:: Task description ::
Retype the records in full, keeping each character as it is.

:: The data ::
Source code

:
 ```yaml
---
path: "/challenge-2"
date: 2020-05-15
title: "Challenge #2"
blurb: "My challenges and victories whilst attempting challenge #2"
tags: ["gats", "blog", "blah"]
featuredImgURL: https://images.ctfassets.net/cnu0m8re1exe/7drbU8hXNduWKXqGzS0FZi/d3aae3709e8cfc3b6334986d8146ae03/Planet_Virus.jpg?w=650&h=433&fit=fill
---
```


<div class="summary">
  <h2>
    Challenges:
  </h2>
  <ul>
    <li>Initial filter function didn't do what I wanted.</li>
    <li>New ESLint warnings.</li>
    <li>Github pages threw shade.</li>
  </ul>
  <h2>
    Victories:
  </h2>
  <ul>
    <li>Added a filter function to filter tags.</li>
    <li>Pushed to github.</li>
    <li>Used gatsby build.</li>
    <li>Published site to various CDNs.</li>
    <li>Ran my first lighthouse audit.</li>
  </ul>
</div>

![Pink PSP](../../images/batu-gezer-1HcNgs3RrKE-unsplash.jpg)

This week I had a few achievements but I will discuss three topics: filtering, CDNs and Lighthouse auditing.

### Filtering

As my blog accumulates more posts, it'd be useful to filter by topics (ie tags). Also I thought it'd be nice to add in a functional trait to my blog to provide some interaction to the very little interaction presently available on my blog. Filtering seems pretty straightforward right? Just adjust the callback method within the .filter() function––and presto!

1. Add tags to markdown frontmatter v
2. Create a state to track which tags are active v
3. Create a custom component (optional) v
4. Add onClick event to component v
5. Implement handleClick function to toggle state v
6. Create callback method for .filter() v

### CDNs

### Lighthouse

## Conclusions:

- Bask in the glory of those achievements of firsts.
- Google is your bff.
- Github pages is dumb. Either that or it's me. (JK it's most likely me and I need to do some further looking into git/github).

:: Task response ::
Source code

:
 ```yaml
---
path: "/challenge-2"
date: 2020-05-15
title: "Challenge #2"
blurb: "My challenges and victories whilst attempting challenge #2"
tags: ["gats", "blog", "blah"]
featuredImgURL: https://images.ctfassets.net/cnu0m8re1exe/7drbU8hXNduWKXqGzS0FZi/d3aae3709e8cfc3b6334986d8146ae03/Planet_Virus.jpg?w=650&h=433&fit=fill
---
```


<div class="summary">
  <h2>
    Challenges:
  </h2>
  <ul>
    <li>Initial filter function didn't do what I wanted.</li>
    <li>New ESLint warnings.</li>
    <li>Github pages threw shade.</li>
  </ul>
  <h2>
    Victories:
  </h2>
  <ul>
    <li>Added a filter function to filter tags.</li>
    <li>Pushed to github.</li>
    <li>Used gatsby build.</li>
    <li>Published site to various CDNs.</li>
    <li>Ran my first lighthouse audit.</li>
  </ul>
</div>

![Pink PSP](../../images/batu-gezer-1HcNgs3RrKE-unsplash.jpg)

This week I had a few achievements but I will discuss three topics: filtering, CDNs and Lighthouse auditing.

### Filtering

As my blog accumulates more posts, it'd be useful to filter by topics (ie tags). Also I thought it'd be nice to add in a functional trait to my blog to provide some interaction to the very little interaction presently available on my blog. Filtering seems pretty straightforward right? Just adjust the callback method within the .filter() function––and presto!

1. Add tags to markdown frontmatter v
2. Create a state to track which tags are active v
3. Create a custom component (optional) v
4. Add onClick event to component v
5. Implement handleClick function to toggle state v
6. Create callback method for .filter() v

### CDNs

### Lighthouse

## Conclusions:

- Bask in the glory of those achievements of firsts.
- Google is your bff.
- Github pages is dumb. Either that or it's me. (JK it's most likely me and I need to do some further looking into git/github).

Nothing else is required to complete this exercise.